The song chart system was invented in 1981 by D.L. Stieg, who about seven years earlier invented visualinear tablature, the guitar notational system on which the song chart system is based.
How is it possible to show the required chord changes for playing practically any song on a single page?
The required information (what are the chords, and when do you change from each chord to the next) can be shown by breaking the song down into component parts or sections, by using repeat signs whenever possible, by notating only once parts or sections that are repeated non-consecutively, and by showing the order in which the parts or sections should be played at the bottom of the page. (See the About Charts page of this website)
Why are the chord docs in table format?
The initial considerations were cost, my technological ineptitude, and my unwillingness to hand-draw chord diagrams for songs. Nevertheless, I believe it’s probably true that most people would prefer chord diagrams over table format. Upon further consideration, though, I continue to prefer the table format for the chord docs. I believe that some people will find that the table format allows them to “see” the chord fingerings fairly easily. But I also believe that those who are not comfortable working with the table format will benefit from translating the information in table format into chord diagrams. Doing so will help familiarize them with new chords, and give them a better understanding of how to go about forming new chords, and how to most efficiently make the transitions between each chord and the next. (See the About Chords page of this website)
Why are the chord diagrams horizontal rather than vertical?
The typical configuration for chord diagrams is vertical. Chord diagrams were first devised centuries ago by classical guitarists. In the formal classical style of play, the guitarist holds the neck of the guitar pointed upward, in a nearly vertical position. The vertical configuration for chord diagrams therefore corresponds to how a classical guitarist views chords while playing them. Non-classical guitarists, however, and it should be noted that most guitarists are nonclassical guitarists, almost always hold the neck of the guitar in a more or less horizontal position. The horizontal configuration for chord diagrams therefore corresponds to how most guitarists view chords while playing them.

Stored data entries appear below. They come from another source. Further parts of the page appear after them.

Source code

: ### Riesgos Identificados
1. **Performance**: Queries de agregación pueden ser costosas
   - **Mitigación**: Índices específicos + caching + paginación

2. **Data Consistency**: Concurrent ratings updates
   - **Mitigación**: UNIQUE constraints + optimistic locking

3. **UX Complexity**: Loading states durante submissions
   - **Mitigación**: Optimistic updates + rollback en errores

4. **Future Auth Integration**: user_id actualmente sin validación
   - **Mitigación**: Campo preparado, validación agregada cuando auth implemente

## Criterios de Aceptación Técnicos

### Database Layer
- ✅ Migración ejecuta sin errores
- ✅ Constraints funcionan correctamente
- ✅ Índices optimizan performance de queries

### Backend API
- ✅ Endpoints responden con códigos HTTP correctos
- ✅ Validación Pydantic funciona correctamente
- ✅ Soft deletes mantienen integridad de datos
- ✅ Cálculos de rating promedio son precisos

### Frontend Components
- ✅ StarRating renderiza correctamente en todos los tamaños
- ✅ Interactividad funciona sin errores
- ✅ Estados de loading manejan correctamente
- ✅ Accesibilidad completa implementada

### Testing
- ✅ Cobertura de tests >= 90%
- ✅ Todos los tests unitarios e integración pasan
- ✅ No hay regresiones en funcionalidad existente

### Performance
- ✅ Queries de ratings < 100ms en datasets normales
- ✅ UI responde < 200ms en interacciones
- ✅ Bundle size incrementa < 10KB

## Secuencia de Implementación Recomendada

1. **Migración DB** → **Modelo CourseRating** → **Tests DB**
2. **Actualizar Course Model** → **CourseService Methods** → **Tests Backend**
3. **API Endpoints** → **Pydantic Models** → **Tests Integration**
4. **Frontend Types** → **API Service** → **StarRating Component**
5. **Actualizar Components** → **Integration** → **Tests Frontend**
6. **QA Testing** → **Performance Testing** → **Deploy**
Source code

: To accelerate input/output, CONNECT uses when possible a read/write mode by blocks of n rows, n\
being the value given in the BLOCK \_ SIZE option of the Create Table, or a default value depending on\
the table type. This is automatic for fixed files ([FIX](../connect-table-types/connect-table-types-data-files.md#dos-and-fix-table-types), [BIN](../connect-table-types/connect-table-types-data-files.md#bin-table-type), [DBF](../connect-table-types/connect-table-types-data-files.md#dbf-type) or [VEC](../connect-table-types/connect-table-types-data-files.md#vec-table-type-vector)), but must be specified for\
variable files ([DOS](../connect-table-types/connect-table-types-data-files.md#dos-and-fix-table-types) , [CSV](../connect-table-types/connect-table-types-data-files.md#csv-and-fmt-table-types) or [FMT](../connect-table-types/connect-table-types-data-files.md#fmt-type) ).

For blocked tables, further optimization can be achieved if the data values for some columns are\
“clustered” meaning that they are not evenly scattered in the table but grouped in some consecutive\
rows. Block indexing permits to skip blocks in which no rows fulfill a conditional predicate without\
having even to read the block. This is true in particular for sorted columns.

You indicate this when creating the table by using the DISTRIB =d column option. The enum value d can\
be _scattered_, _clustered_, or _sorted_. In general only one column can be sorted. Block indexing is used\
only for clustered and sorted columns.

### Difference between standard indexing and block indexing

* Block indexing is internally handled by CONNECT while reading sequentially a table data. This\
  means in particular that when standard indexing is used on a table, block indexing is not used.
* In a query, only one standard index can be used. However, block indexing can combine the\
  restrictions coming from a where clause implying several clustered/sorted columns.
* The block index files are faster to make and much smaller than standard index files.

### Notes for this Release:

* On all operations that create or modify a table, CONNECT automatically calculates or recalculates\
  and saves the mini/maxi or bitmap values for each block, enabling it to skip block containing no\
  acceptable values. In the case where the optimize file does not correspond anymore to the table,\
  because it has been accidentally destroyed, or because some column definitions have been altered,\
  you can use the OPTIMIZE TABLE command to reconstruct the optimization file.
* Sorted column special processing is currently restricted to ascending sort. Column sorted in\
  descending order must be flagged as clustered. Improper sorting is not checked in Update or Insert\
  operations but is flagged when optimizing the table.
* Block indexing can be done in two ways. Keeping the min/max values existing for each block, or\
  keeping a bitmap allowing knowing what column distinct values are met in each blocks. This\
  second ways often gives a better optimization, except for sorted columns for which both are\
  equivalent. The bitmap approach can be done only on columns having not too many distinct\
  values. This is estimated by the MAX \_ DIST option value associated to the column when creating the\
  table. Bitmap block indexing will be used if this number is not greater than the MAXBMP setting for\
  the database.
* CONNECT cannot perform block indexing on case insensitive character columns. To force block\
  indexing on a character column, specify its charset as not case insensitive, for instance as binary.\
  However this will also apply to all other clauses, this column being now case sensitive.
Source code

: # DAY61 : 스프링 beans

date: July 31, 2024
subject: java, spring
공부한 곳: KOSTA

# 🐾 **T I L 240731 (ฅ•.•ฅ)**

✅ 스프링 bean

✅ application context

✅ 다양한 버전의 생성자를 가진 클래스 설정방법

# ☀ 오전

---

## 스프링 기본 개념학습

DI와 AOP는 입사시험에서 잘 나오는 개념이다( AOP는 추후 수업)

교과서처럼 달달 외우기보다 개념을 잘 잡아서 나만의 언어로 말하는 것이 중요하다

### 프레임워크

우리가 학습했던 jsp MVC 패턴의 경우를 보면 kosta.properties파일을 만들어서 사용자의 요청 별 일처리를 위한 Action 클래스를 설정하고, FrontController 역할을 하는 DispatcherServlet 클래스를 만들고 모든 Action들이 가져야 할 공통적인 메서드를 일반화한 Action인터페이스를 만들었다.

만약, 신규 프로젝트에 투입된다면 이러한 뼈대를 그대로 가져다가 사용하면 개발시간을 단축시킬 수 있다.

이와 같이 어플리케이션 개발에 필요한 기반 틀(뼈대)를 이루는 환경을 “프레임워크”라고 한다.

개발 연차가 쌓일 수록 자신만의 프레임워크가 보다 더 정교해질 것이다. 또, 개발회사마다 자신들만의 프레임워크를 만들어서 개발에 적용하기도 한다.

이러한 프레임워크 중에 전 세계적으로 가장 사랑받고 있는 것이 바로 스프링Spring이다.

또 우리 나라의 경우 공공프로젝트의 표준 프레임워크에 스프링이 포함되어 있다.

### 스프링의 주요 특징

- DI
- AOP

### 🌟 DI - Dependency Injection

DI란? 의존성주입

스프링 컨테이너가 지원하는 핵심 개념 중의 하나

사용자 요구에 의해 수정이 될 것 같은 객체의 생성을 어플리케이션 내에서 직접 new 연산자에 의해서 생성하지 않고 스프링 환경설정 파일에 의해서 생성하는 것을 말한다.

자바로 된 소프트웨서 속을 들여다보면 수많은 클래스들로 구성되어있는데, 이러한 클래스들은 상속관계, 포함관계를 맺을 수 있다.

Why are minor chords referred to in the charts with lower case letters?
The conventional chord symbol notation for an e minor chord is Em. The conventional chord symbol notation for an E Major chord is E. The Em chord symbol therefore sends a mixed message, since the upper case E implies a Major chord. The use of lower case letters for the chord symbols for minor chords eliminates this mixed message effect, so the chord symbol e more simply and more clearly identifies the e minor chord than does the chord symbol Em.
Why should I purchase a chord doc for a song that only requires a few chords?
Unless you’re a complete beginner, you probably shouldn’t, because the chord doc for such a song would likely not contain any information you could not figure out for yourself. The same is true for many other more complicated songs as well, because the catalog listings contain enough information to give you a pretty good idea of what the chording requirements for a song are. The most useful chord docs are for songs that require a lot of non-common chords, and for songs played in alternate tunings. On the other hand, all the song charts are equally useful, because they allow you to develop the ability to play along with the recording for a song far more easily and far more quickly than would otherwise be possible. This is no less true for a song played with very simple chords than for a song with a larger chord vocabulary.